Abstract
A major research goal in evolutionary genetics is to uncover loci experiencing adaptation from genomic sequence data. One approach relies on finding ‘selective sweep’ patterns, where segregating adaptive alleles reduce diversity at linked neutral loci. Recent years have seen an expansion in modelling cases of ‘soft’ sweeps, where the common ancestor of derived variants predates the onset of selection. Yet existing theory assumes that populations are entirely outcrossing, and dominance does not affect sweeps. Here, we develop a model of selective sweeps that considers arbitrary dominance and non-random mating via self-fertilisation. We investigate how these factors, as well as the starting frequency of the derived allele, affect average pairwise diversity, the number of segregating sites, and the site frequency spectrum. With increased self-fertilisation, signatures of both hard and soft sweeps are maintained over a longer map distance, due to a reduced effective recombination rate and faster fixation times of adaptive variants. We also demonstrate that sweeps from standing variation can produce diversity patterns equivalent to hard sweeps. Dominance can affect sweep patterns in outcrossing populations arising from either a single novel mutation, or from recurrent mutation. It has little effect where there is either increased selfing or the derived variant arises from standing variation, since dominance only weakly affects the underlying adaptive allele trajectory. Different dominance values also alters the distribution of singletons (derived alleles present in one sample). We apply models to a sweep signature at the SLC24A5 gene in European humans, demonstrating that it is most consistent with an additive hard sweep. These analyses highlight similarities between certain hard and soft sweep cases, and suggest ways of how to best differentiate between related scenarios. In addition, self-fertilising species can provide clearer signals of soft sweeps than outcrossers, as they are spread out over longer regions of the genome.

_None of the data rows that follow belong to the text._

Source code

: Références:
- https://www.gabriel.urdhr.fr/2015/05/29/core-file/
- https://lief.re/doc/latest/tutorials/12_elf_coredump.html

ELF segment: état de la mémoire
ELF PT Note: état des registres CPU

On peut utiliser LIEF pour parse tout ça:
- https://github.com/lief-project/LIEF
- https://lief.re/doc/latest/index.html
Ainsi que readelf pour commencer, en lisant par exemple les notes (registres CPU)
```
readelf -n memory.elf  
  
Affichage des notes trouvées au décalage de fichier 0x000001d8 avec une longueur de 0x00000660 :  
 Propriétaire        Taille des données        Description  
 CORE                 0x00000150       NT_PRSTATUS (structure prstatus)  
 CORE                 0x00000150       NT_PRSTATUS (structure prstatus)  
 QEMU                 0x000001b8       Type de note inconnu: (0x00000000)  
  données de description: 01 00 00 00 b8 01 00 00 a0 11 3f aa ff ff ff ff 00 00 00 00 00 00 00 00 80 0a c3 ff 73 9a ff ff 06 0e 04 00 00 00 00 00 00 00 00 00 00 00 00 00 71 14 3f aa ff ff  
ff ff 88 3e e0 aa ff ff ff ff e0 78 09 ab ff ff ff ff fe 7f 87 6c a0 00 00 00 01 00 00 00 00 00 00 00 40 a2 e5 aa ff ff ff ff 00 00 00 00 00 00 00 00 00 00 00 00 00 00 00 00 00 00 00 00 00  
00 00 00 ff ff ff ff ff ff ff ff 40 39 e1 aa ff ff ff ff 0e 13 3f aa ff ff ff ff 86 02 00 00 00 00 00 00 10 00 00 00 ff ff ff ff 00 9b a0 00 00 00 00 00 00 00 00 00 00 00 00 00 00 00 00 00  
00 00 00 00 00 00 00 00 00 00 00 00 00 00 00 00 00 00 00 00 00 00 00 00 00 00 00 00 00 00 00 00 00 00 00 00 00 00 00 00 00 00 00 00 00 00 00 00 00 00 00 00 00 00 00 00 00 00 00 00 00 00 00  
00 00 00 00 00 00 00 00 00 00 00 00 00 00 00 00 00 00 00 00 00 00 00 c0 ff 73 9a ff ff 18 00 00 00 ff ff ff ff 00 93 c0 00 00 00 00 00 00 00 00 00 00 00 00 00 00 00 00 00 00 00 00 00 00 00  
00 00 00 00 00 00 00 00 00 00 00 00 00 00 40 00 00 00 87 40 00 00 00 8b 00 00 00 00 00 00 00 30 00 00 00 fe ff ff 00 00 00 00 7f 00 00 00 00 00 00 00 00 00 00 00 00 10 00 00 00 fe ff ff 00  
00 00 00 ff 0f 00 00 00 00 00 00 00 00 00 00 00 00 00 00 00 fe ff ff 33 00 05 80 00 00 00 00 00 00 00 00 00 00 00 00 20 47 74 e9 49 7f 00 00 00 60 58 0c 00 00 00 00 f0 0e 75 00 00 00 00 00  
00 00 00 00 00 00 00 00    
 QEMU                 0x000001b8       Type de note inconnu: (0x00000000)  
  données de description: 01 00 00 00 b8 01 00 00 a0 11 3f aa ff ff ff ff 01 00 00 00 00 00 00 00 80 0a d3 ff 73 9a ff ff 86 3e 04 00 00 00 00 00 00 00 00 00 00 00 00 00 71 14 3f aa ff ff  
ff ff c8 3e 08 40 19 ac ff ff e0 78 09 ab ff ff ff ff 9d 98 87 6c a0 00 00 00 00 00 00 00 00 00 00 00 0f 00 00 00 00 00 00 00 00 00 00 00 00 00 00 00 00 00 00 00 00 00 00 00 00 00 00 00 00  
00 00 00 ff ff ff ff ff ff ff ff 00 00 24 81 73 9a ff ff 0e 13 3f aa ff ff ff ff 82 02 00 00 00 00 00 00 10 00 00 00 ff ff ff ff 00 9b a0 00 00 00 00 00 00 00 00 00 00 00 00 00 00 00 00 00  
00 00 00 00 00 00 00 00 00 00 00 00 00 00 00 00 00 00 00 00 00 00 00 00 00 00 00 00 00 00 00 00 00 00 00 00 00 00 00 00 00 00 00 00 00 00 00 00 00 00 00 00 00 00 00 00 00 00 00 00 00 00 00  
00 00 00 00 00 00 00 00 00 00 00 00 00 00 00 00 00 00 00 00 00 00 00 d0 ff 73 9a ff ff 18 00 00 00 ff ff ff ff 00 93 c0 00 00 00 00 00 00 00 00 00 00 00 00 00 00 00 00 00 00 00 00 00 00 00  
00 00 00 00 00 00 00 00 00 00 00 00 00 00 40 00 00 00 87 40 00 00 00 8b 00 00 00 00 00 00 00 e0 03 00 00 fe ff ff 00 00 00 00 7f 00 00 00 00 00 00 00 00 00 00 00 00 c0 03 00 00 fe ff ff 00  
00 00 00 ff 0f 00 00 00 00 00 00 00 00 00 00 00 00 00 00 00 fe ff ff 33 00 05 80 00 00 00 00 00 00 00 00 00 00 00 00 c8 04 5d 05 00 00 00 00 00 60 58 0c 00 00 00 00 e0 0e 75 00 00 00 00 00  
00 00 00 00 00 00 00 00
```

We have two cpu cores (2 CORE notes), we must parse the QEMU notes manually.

Author Summary Populations adapt by fixing beneficial mutations. As a mutation spreads, it drags linked neutral variation to fixation, reducing diversity around adaptive genes. This footprint is known as a ‘selective sweep’. Adaptive variants can appear either from a new mutation onto a single genotype; from recurrent mutation onto different genotypes; or from existing genetic variation. Each of these sources leaves subtly different selective sweep patterns in genetic data, which have been explored under simple biological cases. We present a general model of selective sweeps that includes self-fertilisation (where individuals produce both male and female gametes to fertilise one another), and dominance (where fitness differences exist between one and two gene copies within an individual). Soft sweep patterns are spread out over longer genetic regions in self-fertilising individuals, while dominance mainly affects sweeps in outcrossers from either a single or recurrent mutation. Applying models to a sweep signal associated with human skin pigmentation shows that this mutation was likely introduced into Eurasia from Africa in very few numbers. These models demonstrate to what extent soft sweeps can be detected in genome data, and how self-fertilising organisms can be good study systems for determining the extent of different adaptive modes.